Print the records below exactly, from the line containing "left wrist: (349, 307)" down to the line containing "left elbow: (793, 344)", both lines included, and omit every picture.

++++ EXERCISE INPUT ++++

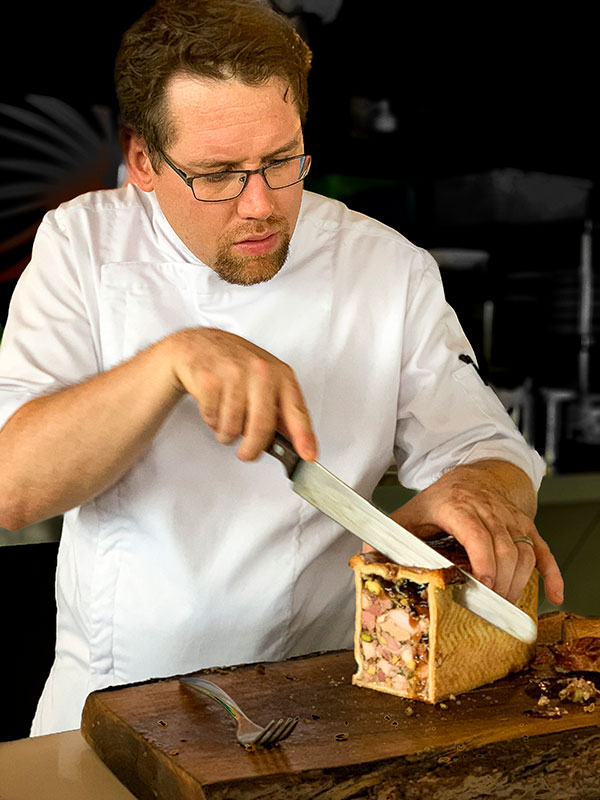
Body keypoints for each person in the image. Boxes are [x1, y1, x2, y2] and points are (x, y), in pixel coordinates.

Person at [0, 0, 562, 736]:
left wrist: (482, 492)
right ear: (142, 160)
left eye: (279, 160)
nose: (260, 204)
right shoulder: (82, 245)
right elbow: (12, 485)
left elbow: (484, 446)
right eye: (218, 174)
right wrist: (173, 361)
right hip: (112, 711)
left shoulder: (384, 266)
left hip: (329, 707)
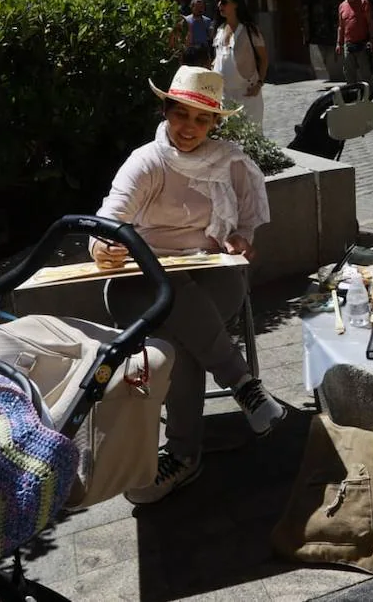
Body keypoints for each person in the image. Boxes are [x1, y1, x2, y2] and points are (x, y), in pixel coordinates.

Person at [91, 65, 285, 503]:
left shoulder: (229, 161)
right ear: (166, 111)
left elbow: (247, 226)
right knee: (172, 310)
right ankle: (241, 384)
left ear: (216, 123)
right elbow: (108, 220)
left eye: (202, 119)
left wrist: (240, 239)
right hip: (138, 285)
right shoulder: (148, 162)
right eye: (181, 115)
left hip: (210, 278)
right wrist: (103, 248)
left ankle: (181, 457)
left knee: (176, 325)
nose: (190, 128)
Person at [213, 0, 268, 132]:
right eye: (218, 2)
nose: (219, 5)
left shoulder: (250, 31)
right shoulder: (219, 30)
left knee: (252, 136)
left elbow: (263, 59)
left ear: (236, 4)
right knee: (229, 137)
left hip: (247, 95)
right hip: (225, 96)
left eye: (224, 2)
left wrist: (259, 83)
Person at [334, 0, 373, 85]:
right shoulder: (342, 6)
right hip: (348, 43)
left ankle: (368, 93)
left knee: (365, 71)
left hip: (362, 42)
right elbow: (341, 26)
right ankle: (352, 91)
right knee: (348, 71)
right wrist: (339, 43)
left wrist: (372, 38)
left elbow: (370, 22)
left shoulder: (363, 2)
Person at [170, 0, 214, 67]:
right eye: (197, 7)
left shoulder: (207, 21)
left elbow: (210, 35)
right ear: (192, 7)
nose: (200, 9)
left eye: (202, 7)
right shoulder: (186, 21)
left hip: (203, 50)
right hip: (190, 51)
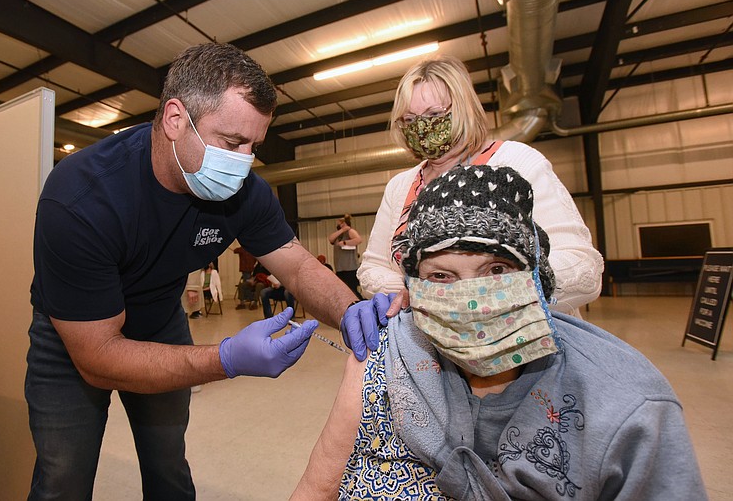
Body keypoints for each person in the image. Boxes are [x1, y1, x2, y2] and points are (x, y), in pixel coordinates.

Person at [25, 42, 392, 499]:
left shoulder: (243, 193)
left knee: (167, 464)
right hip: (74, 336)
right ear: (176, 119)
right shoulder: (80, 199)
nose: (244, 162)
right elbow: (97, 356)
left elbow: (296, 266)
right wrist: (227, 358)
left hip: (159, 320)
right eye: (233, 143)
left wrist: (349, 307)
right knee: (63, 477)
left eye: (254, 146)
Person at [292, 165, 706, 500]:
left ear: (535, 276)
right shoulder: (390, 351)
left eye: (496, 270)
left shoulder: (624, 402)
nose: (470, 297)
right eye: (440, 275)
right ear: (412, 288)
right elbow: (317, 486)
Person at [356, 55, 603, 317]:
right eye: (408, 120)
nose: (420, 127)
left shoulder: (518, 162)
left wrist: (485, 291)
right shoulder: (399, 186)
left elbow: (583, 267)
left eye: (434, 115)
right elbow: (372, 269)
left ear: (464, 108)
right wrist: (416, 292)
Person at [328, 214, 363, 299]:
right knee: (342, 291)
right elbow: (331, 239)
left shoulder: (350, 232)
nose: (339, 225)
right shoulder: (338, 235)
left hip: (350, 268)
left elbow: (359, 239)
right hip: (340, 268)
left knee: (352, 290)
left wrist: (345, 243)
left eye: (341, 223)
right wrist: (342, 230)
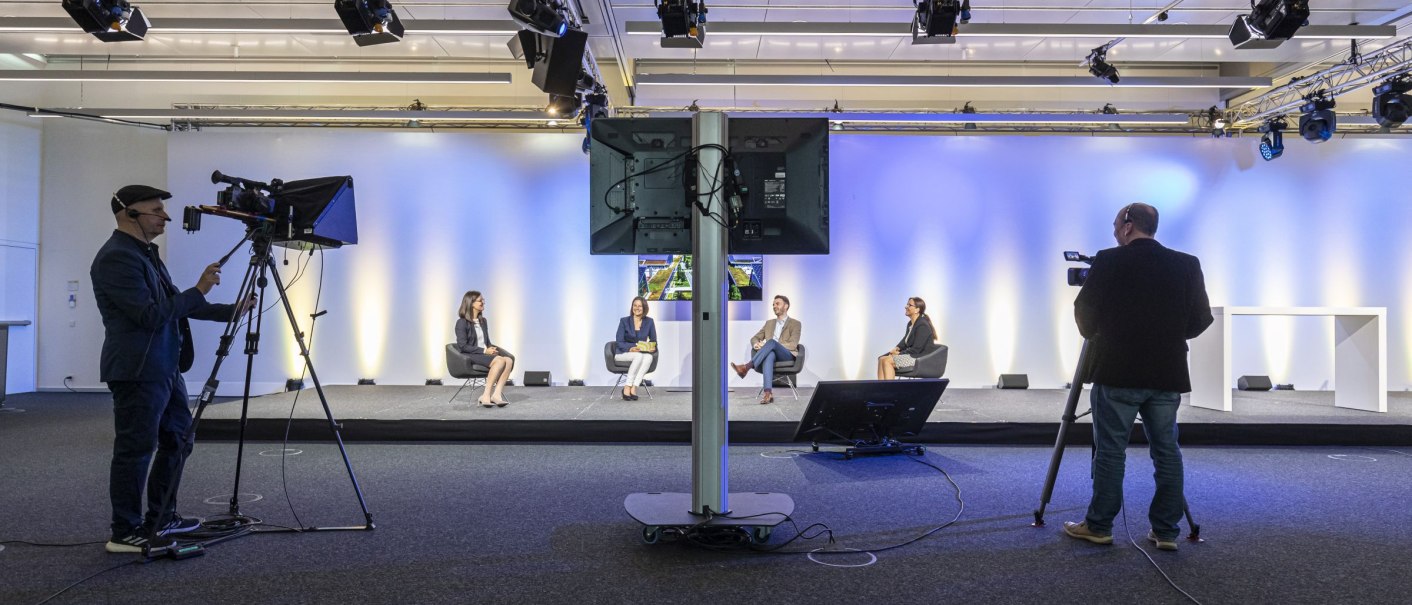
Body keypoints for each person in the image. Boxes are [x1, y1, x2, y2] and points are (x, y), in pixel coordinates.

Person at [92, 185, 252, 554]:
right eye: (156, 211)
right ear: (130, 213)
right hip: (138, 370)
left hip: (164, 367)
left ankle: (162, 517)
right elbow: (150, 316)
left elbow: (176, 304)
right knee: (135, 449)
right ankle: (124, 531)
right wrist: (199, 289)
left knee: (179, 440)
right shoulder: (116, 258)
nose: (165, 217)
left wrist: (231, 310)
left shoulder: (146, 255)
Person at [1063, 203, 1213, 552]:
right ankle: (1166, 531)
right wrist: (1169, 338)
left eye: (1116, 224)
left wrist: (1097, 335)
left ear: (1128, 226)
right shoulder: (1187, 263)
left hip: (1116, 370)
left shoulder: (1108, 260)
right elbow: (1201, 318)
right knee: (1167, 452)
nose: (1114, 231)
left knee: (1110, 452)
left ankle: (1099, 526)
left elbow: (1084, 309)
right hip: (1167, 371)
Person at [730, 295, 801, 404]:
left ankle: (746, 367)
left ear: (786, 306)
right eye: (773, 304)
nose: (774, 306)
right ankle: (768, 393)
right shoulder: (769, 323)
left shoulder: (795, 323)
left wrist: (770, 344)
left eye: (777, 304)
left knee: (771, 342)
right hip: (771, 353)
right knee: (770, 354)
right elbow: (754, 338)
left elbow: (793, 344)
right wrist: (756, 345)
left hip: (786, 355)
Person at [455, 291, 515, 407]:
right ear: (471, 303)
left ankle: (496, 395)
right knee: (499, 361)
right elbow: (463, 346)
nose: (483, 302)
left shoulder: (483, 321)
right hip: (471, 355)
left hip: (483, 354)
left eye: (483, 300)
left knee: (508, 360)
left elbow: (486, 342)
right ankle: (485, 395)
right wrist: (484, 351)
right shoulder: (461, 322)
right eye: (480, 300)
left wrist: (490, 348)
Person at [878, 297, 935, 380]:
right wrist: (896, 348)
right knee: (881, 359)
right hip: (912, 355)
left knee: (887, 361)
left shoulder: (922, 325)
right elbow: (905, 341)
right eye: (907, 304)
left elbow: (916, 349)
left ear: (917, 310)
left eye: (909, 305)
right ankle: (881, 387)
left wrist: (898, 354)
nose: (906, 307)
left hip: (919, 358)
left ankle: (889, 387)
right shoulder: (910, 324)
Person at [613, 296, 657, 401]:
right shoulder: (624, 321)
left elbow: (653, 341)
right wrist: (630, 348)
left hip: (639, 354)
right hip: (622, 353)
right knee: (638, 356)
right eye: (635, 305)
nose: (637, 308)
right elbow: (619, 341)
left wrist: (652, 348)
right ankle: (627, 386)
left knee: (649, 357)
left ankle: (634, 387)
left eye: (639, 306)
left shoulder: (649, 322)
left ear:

++++

▶ COMPLETED TASK
left wrist: (349, 307)
right knee: (63, 477)
left eye: (254, 146)
Person at [292, 165, 706, 500]:
left ear: (535, 276)
right shoulder: (390, 351)
left eye: (496, 270)
left shoulder: (624, 402)
nose: (470, 297)
right eye: (440, 275)
right ear: (412, 288)
right elbow: (317, 486)
Person at [356, 55, 603, 317]:
right eye: (408, 120)
nose: (420, 127)
left shoulder: (518, 162)
left wrist: (485, 291)
right shoulder: (399, 186)
left elbow: (583, 267)
left eye: (434, 115)
right elbow: (372, 269)
left ear: (464, 108)
right wrist: (416, 292)
Person at [328, 214, 363, 299]:
right knee: (342, 291)
right elbow: (331, 239)
left shoulder: (350, 232)
nose: (339, 225)
right shoulder: (338, 235)
left hip: (350, 268)
left elbow: (359, 239)
right hip: (340, 268)
left knee: (352, 290)
left wrist: (345, 243)
left eye: (341, 223)
right wrist: (342, 230)
Body keypoints for each person in the image. Boxes are [x1, y1, x2, y2] and points are (x, y), in pixel coordinates.

Person at [92, 185, 252, 554]:
right eye: (156, 211)
right ear: (130, 213)
right hip: (138, 370)
left hip: (164, 367)
left ankle: (162, 517)
right elbow: (150, 316)
left elbow: (176, 304)
right knee: (135, 449)
right ankle: (124, 531)
right wrist: (199, 289)
left knee: (179, 440)
right shoulder: (116, 258)
nose: (165, 217)
left wrist: (231, 310)
left shoulder: (146, 255)
Person at [1063, 203, 1213, 552]:
right ankle: (1166, 531)
right wrist: (1169, 338)
left eye: (1116, 224)
left wrist: (1097, 335)
left ear: (1128, 226)
right shoulder: (1187, 263)
left hip: (1116, 370)
left shoulder: (1108, 260)
right elbow: (1201, 318)
right knee: (1167, 452)
nose: (1114, 231)
left knee: (1110, 452)
left ankle: (1099, 526)
left elbow: (1084, 309)
right hip: (1167, 371)
Person at [730, 295, 801, 404]:
left ankle: (746, 367)
left ear: (786, 306)
right eye: (773, 304)
nose: (774, 306)
right ankle: (768, 393)
right shoulder: (769, 323)
left shoulder: (795, 323)
left wrist: (770, 344)
left eye: (777, 304)
left knee: (771, 342)
right hip: (771, 353)
right knee: (770, 354)
right elbow: (754, 338)
left elbow: (793, 344)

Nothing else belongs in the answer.